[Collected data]
-=-=-=-=-
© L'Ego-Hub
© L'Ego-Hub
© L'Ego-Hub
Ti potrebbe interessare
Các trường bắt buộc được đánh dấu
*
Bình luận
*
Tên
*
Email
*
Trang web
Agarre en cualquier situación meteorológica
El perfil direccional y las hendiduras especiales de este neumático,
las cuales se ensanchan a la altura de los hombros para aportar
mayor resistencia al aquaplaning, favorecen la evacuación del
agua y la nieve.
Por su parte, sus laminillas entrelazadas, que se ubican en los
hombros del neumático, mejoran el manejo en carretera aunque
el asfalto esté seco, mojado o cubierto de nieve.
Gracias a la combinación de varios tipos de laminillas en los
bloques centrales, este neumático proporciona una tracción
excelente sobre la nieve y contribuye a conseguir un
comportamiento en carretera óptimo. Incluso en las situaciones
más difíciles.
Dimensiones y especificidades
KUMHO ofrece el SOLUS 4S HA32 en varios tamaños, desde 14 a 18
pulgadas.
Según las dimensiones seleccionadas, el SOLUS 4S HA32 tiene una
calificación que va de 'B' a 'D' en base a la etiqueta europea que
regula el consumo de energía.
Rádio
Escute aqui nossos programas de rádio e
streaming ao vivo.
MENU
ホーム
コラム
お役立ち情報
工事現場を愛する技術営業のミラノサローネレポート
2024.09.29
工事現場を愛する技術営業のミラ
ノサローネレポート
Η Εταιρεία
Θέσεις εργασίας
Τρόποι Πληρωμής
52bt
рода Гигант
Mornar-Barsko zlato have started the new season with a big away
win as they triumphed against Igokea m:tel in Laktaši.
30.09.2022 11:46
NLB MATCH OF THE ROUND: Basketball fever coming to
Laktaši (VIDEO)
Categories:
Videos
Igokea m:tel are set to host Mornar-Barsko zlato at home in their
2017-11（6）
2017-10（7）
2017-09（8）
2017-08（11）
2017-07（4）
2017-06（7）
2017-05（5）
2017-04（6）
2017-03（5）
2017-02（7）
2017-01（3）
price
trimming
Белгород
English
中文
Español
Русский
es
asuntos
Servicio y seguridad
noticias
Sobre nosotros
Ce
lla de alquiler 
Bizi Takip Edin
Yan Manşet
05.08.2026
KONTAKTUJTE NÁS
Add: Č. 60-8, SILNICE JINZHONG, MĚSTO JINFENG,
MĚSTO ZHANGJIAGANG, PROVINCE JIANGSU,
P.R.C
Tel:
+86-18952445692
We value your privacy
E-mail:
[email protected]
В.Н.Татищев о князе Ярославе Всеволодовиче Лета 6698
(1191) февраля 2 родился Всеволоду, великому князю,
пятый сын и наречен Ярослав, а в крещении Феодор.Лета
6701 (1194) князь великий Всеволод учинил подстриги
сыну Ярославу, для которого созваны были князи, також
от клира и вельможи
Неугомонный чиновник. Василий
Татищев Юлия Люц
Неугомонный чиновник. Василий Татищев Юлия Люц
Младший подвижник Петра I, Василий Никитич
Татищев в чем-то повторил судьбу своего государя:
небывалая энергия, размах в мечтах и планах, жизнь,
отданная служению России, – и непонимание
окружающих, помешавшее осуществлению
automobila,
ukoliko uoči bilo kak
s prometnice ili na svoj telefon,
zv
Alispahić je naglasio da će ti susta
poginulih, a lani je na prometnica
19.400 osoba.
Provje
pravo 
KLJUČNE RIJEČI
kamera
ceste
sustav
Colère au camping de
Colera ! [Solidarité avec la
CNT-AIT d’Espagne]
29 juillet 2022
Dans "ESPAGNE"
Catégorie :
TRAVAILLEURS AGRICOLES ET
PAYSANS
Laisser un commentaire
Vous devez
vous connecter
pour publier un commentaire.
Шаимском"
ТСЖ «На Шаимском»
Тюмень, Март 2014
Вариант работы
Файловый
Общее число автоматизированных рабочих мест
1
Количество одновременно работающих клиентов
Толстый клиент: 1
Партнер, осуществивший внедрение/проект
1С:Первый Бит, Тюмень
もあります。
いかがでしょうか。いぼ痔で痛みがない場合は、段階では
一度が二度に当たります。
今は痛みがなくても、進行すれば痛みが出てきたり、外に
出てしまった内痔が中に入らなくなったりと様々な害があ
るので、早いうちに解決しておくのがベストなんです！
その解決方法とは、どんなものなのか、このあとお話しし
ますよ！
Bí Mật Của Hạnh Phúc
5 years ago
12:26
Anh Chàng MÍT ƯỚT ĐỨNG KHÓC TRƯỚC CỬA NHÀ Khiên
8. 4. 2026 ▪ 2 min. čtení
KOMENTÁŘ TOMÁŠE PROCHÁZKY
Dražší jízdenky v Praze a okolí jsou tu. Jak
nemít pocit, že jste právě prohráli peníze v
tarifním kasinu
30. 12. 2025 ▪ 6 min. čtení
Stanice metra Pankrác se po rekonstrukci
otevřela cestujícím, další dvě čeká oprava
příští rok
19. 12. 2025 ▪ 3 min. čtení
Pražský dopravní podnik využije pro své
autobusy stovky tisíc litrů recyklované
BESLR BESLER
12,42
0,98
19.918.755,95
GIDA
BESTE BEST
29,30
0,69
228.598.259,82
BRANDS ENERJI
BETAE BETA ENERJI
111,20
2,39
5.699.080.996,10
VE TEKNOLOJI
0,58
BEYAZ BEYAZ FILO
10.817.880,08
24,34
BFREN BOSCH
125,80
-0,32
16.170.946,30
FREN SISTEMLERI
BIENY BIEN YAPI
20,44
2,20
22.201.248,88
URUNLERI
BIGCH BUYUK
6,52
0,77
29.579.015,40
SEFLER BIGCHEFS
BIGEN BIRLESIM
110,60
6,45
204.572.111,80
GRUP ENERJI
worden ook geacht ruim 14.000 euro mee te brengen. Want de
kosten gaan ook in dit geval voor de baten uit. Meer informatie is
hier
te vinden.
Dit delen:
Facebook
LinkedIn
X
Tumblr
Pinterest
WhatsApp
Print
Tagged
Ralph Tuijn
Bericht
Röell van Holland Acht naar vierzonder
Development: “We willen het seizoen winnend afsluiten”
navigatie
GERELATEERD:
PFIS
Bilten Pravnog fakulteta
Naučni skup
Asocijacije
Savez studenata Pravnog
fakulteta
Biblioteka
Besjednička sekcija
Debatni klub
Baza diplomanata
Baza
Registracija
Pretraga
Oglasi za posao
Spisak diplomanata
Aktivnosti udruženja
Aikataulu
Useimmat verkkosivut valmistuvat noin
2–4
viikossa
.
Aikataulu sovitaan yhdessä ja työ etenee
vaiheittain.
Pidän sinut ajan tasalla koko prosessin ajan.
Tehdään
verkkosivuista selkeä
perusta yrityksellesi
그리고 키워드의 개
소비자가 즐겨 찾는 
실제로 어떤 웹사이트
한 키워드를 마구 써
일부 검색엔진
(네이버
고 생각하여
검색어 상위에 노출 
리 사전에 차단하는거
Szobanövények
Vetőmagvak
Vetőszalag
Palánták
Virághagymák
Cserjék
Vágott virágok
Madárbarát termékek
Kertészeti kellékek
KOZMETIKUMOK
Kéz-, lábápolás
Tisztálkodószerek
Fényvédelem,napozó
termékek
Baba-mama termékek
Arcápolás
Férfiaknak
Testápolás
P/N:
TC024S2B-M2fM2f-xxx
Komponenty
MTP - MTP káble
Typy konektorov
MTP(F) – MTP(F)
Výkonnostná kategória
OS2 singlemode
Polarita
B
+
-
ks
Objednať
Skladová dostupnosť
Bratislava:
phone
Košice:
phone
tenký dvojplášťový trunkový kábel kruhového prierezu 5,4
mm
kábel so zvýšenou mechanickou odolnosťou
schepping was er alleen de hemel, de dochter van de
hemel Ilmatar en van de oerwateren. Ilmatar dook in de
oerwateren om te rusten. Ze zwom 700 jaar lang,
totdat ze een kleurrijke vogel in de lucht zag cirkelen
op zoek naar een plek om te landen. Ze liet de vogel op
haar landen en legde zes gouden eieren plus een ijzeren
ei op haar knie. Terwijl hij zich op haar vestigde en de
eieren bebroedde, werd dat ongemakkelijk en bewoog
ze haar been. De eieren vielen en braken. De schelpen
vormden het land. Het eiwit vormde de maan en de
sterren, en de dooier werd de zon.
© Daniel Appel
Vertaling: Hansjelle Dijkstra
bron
-=-=-=-=-
INSTRUCTIONS TO FOLLOW: Copy out, word for word, the part of the material that runs from its very beginning through the line containing "Dimensiones y especificidades".

EXERCISE RESPONSE:
© L'Ego-Hub
© L'Ego-Hub
© L'Ego-Hub
Ti potrebbe interessare
Các trường bắt buộc được đánh dấu
*
Bình luận
*
Tên
*
Email
*
Trang web
Agarre en cualquier situación meteorológica
El perfil direccional y las hendiduras especiales de este neumático,
las cuales se ensanchan a la altura de los hombros para aportar
mayor resistencia al aquaplaning, favorecen la evacuación del
agua y la nieve.
Por su parte, sus laminillas entrelazadas, que se ubican en los
hombros del neumático, mejoran el manejo en carretera aunque
el asfalto esté seco, mojado o cubierto de nieve.
Gracias a la combinación de varios tipos de laminillas en los
bloques centrales, este neumático proporciona una tracción
excelente sobre la nieve y contribuye a conseguir un
comportamiento en carretera óptimo. Incluso en las situaciones
más difíciles.
Dimensiones y especificidades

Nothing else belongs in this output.